[Extracted page text data]

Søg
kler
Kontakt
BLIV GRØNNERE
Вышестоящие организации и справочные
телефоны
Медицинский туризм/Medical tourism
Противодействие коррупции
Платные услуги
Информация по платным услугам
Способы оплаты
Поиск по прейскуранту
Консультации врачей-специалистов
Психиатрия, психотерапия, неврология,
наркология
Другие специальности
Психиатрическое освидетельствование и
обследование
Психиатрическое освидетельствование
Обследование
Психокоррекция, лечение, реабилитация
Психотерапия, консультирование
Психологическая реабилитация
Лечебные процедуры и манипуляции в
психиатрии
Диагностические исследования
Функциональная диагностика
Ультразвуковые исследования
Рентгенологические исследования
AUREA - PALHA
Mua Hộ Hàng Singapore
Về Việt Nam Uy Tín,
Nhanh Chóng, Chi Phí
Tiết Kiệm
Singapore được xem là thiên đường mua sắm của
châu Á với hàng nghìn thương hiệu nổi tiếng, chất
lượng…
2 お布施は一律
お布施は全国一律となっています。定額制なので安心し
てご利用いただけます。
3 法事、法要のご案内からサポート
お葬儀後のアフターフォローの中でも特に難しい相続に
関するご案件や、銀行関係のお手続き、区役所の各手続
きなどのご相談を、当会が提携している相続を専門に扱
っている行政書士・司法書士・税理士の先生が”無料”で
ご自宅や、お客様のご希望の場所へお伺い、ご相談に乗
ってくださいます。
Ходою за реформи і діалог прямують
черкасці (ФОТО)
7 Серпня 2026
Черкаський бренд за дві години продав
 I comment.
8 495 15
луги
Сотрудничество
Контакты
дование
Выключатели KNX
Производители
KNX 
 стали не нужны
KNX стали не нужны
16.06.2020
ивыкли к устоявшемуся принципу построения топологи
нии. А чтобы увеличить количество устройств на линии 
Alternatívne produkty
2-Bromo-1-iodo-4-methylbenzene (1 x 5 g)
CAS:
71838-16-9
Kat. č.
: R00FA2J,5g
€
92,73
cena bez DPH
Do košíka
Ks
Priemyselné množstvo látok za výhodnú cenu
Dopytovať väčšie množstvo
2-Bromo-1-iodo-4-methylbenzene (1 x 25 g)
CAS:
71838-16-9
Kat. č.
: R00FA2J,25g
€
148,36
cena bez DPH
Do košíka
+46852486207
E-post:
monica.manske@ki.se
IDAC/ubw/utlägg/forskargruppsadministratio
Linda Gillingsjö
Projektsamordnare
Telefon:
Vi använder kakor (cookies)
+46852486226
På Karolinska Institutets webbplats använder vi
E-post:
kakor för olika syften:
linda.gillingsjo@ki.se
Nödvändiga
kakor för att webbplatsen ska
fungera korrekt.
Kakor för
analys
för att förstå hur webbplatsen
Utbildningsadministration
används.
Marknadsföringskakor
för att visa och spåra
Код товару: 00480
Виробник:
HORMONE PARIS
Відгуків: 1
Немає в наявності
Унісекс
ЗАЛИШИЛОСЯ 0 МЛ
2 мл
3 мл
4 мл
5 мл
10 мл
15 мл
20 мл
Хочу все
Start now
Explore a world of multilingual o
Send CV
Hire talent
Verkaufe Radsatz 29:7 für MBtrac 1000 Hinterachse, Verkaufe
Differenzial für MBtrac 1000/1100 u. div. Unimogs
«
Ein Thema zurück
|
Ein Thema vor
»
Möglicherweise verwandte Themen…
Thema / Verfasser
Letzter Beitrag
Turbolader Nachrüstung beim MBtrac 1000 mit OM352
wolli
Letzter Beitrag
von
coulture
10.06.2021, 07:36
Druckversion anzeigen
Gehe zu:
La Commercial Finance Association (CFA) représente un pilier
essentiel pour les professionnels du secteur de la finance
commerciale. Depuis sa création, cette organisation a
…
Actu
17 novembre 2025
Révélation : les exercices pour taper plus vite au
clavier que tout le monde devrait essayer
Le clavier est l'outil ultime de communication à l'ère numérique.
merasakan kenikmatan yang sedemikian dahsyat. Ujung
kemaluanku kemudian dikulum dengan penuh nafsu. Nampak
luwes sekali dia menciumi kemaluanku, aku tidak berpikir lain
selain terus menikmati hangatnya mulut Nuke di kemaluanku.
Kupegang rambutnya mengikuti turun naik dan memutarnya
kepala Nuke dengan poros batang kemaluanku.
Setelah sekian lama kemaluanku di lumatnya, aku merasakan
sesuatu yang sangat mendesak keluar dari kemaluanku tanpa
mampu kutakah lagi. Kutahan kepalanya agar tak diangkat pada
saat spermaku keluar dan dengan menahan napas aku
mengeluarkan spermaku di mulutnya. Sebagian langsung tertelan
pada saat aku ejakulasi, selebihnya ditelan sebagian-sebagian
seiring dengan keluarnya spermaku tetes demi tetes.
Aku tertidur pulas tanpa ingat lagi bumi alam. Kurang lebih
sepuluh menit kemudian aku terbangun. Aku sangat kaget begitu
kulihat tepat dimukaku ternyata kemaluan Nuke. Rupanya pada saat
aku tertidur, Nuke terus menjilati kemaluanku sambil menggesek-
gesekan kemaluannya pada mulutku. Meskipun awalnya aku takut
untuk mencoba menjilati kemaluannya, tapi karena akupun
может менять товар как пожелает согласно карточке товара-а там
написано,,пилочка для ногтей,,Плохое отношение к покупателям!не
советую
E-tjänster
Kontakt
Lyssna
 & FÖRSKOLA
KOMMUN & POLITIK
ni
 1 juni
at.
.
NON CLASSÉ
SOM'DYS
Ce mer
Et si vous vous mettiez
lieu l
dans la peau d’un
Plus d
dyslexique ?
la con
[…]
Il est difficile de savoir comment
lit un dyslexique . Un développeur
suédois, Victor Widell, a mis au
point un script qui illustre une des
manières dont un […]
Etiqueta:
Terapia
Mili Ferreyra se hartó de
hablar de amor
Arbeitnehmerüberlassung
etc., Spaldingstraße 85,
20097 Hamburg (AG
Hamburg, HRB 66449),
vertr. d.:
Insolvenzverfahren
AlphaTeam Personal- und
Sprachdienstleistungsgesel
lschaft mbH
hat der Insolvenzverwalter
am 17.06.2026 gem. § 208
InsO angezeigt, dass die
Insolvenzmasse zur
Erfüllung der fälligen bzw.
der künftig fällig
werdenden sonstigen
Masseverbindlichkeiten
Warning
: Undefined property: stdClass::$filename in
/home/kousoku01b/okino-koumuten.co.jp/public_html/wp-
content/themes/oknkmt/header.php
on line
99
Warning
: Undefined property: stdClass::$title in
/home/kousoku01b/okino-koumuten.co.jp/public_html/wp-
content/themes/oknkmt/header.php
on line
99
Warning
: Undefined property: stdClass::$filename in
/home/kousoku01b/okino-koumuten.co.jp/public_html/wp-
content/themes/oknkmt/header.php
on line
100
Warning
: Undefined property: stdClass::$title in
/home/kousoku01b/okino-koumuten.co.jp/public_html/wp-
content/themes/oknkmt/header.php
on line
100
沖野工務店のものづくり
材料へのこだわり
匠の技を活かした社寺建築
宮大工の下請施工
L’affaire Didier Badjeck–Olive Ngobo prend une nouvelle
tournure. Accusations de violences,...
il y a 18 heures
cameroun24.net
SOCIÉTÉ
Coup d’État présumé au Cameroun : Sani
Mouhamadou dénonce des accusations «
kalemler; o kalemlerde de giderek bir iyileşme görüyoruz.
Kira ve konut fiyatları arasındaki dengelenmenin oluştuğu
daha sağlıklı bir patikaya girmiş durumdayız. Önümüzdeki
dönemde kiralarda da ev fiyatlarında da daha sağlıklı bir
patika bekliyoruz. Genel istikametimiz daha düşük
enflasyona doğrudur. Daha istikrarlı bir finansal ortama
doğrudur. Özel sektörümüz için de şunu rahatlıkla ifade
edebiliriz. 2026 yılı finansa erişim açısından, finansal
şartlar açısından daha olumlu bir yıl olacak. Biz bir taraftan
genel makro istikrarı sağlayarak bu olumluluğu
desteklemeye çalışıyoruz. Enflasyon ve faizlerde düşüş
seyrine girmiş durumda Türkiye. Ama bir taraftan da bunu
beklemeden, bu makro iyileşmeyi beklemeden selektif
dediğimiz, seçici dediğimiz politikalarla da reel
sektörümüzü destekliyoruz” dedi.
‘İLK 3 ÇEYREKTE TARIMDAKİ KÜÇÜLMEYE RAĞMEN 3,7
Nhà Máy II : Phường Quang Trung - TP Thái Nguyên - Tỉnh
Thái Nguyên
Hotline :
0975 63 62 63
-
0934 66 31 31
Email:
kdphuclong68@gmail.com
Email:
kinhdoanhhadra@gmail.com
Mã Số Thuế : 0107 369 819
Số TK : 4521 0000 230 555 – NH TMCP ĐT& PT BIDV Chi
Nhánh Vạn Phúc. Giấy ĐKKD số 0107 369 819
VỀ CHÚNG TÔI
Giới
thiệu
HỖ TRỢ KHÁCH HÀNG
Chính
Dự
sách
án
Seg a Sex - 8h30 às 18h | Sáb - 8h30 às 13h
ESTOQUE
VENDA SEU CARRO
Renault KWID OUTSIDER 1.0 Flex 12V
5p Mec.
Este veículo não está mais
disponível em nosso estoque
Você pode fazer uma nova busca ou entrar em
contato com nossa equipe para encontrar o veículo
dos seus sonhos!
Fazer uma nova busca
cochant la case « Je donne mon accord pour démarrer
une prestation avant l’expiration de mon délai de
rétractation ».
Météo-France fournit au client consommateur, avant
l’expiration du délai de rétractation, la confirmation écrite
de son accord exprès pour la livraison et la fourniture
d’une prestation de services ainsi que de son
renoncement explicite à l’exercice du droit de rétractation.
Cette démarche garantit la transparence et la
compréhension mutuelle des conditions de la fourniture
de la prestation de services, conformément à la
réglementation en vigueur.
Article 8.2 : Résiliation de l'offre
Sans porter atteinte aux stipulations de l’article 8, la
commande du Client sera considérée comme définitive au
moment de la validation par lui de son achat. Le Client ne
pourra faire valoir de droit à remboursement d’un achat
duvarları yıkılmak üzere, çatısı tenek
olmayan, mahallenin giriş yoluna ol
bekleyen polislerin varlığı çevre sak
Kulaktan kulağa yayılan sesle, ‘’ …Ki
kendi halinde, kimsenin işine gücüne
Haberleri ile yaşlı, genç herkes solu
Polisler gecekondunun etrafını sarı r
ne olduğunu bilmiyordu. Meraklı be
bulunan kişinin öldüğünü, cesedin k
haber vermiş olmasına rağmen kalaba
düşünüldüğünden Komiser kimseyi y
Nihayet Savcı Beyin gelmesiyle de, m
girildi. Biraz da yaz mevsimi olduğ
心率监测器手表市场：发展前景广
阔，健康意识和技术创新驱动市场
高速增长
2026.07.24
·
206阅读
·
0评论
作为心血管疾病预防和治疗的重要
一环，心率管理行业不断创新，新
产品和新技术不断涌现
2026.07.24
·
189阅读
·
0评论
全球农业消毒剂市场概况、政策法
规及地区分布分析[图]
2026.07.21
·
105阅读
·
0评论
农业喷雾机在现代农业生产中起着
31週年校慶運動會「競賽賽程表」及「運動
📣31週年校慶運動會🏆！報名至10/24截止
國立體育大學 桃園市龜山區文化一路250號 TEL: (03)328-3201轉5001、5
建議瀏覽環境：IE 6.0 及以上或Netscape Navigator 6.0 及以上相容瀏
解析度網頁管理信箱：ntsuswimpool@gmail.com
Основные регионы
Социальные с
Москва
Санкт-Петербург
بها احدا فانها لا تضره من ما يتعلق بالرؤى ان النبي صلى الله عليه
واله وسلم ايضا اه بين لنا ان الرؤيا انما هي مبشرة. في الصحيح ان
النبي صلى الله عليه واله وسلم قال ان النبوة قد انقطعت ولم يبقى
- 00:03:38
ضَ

**Task to complete:** How many lines in the records hold the string "tanpa"? The number alone is the answer.

**Reply to the task:** 2